Token injection mechanism: the orchestrator reads agent_bot_map.yaml at dispatch time, mints a scoped GH_TOKEN via mint_github_token.py, and injects it into the agent's environment before spawn. Agents with ≥3 gh calls use the session pattern; single-call agents use with_bot_token.sh.


Consequences

Positive: - Most precise per-agent attribution in the GitHub audit trail - Operator can approve all agent-dispatched PRs through the normal review flow — the self-approval block is structurally eliminated - No new GitHub Apps to manage; existing 3-App model is sufficient - agent_bot_map.yaml is already canonical and correct; changes are additive only - Aligns with the workflow UUID tracing model — bot identity is a stable classification signal

Negative / trade-offs: - Highest implementation complexity of the three options: orchestrator must read the map, mint a token, and inject it at spawn time — rather than using one shared token for everything - If agent_bot_map.yaml is not updated when a new agent class is added, the new agent defaults to the operator PAT (the fallback path in with_bot_token.sh), which re-introduces the self-approval problem. Mitigation: CI lint rule confirms every agent file in .claude/agents/ has an entry in agent_bot_map.yaml (tracked in SC-IDENT-2) - Agent prompt updates required for 6 agent files to standardize the PR body convention (tracked in SC-IDENT-3)
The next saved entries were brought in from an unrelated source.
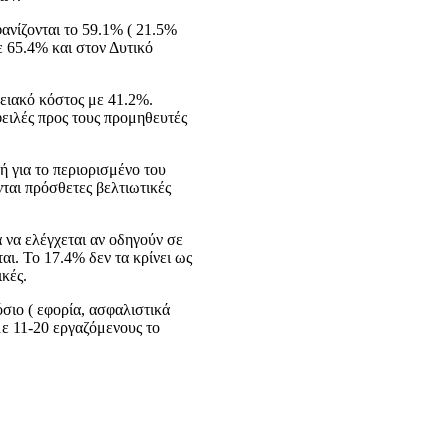
φανίζονται το 59.1% ( 21.5%
ε 65.4% και στον Δυτικό
ειακό κόστος με 41.2%.
φειλές προς τους προμηθευτές
ή για το περιορισμένο του
ται πρόσθετες βελτιωτικές
α να ελέγχεται αν οδηγούν σε
αι. Το 17.4% δεν τα κρίνει ως
ικές.
σιο ( εφορία, ασφαλιστικά
με 11-20 εργαζόμενους το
Neutral: - Token validity is 1 hour. For long-running agent sessions, the orchestrator may need to re-mint. This is existing behavior for the session pattern and is not new risk.


Alternatives Considered

Option A — Dedicated raxx-conductor-bot

Pros: cleanest conceptual separation (orchestrator has its own identity distinct from all agent classes). Cons: adds a 4th App to provision and maintain; the orchestrator itself does not open PRs (it dispatches agents that do), so the 4th App would be used only for issue comments and orchestrator-level PR creation, which is minimal. Rejected as over-engineered for the actual use case.

Option B — Share raxx-dev-bot for all orchestrator PR creation

Pros: no new App, minimal implementation complexity. Cons: raxx-dev-bot PRs could originate from either the feature-developer agent or the orchestrator directly, creating attribution ambiguity. This degrades the audit trail — the operator still cannot distinguish agent-typed work by PR author alone. Rejected because audit trail quality is a stated priority (per #2070 discussion).